_Assignment_
Transcribe the listing below in its entirety.

_Records supplied_
────────────────────────────────────────
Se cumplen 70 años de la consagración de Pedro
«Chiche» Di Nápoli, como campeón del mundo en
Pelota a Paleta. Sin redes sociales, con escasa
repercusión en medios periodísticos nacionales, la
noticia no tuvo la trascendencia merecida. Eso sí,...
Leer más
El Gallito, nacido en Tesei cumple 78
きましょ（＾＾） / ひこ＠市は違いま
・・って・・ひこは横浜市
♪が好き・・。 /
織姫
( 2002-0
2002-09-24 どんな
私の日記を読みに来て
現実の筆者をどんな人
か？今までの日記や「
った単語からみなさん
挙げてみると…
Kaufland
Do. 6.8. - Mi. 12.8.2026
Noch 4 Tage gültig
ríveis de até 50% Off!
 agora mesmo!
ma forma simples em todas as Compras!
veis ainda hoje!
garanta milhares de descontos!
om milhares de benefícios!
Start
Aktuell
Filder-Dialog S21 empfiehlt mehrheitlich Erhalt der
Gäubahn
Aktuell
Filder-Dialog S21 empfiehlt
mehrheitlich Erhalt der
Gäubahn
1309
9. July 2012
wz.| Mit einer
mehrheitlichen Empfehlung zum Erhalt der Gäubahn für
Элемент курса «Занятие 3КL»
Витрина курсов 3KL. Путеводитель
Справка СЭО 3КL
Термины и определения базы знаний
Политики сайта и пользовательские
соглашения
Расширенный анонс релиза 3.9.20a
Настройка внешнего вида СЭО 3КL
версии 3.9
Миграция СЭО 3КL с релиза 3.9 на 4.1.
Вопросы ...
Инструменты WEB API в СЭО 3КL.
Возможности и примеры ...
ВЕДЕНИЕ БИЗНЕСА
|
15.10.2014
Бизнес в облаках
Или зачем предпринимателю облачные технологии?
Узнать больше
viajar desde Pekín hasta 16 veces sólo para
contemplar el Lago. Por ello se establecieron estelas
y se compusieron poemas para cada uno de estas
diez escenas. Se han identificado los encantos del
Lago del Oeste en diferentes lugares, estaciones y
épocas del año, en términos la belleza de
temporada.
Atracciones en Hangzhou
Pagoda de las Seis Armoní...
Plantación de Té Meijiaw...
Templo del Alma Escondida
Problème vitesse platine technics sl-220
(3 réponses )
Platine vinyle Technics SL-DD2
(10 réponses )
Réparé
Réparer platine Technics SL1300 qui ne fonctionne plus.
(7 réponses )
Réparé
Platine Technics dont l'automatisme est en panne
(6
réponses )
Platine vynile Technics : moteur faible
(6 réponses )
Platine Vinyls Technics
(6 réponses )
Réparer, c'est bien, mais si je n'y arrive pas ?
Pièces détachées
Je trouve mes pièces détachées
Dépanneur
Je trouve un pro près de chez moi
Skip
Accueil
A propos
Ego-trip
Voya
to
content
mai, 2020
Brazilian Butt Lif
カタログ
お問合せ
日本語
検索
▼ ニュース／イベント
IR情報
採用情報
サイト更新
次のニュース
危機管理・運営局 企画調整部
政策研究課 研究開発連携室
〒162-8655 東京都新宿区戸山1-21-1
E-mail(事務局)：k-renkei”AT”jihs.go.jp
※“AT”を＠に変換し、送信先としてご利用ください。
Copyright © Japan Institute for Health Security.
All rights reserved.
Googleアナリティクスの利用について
────────────────────────────────────────
_Task result_
Se cumplen 70 años de la consagración de Pedro
«Chiche» Di Nápoli, como campeón del mundo en
Pelota a Paleta. Sin redes sociales, con escasa
repercusión en medios periodísticos nacionales, la
noticia no tuvo la trascendencia merecida. Eso sí,...
Leer más
El Gallito, nacido en Tesei cumple 78
きましょ（＾＾） / ひこ＠市は違いま
・・って・・ひこは横浜市
♪が好き・・。 /
織姫
( 2002-0
2002-09-24 どんな
私の日記を読みに来て
現実の筆者をどんな人
か？今までの日記や「
った単語からみなさん
挙げてみると…
Kaufland
Do. 6.8. - Mi. 12.8.2026
Noch 4 Tage gültig
ríveis de até 50% Off!
 agora mesmo!
ma forma simples em todas as Compras!
veis ainda hoje!
garanta milhares de descontos!
om milhares de benefícios!
Start
Aktuell
Filder-Dialog S21 empfiehlt mehrheitlich Erhalt der
Gäubahn
Aktuell
Filder-Dialog S21 empfiehlt
mehrheitlich Erhalt der
Gäubahn
1309
9. July 2012
wz.| Mit einer
mehrheitlichen Empfehlung zum Erhalt der Gäubahn für
Элемент курса «Занятие 3КL»
Витрина курсов 3KL. Путеводитель
Справка СЭО 3КL
Термины и определения базы знаний
Политики сайта и пользовательские
соглашения
Расширенный анонс релиза 3.9.20a
Настройка внешнего вида СЭО 3КL
версии 3.9
Миграция СЭО 3КL с релиза 3.9 на 4.1.
Вопросы ...
Инструменты WEB API в СЭО 3КL.
Возможности и примеры ...
ВЕДЕНИЕ БИЗНЕСА
|
15.10.2014
Бизнес в облаках
Или зачем предпринимателю облачные технологии?
Узнать больше
viajar desde Pekín hasta 16 veces sólo para
contemplar el Lago. Por ello se establecieron estelas
y se compusieron poemas para cada uno de estas
diez escenas. Se han identificado los encantos del
Lago del Oeste en diferentes lugares, estaciones y
épocas del año, en términos la belleza de
temporada.
Atracciones en Hangzhou
Pagoda de las Seis Armoní...
Plantación de Té Meijiaw...
Templo del Alma Escondida
Problème vitesse platine technics sl-220
(3 réponses )
Platine vinyle Technics SL-DD2
(10 réponses )
Réparé
Réparer platine Technics SL1300 qui ne fonctionne plus.
(7 réponses )
Réparé
Platine Technics dont l'automatisme est en panne
(6
réponses )
Platine vynile Technics : moteur faible
(6 réponses )
Platine Vinyls Technics
(6 réponses )
Réparer, c'est bien, mais si je n'y arrive pas ?
Pièces détachées
Je trouve mes pièces détachées
Dépanneur
Je trouve un pro près de chez moi
Skip
Accueil
A propos
Ego-trip
Voya
to
content
mai, 2020
Brazilian Butt Lif
カタログ
お問合せ
日本語
検索
▼ ニュース／イベント
IR情報
採用情報
サイト更新
次のニュース
危機管理・運営局 企画調整部
政策研究課 研究開発連携室
〒162-8655 東京都新宿区戸山1-21-1
E-mail(事務局)：k-renkei”AT”jihs.go.jp
※“AT”を＠に変換し、送信先としてご利用ください。
Copyright © Japan Institute for Health Security.
All rights reserved.
Googleアナリティクスの利用について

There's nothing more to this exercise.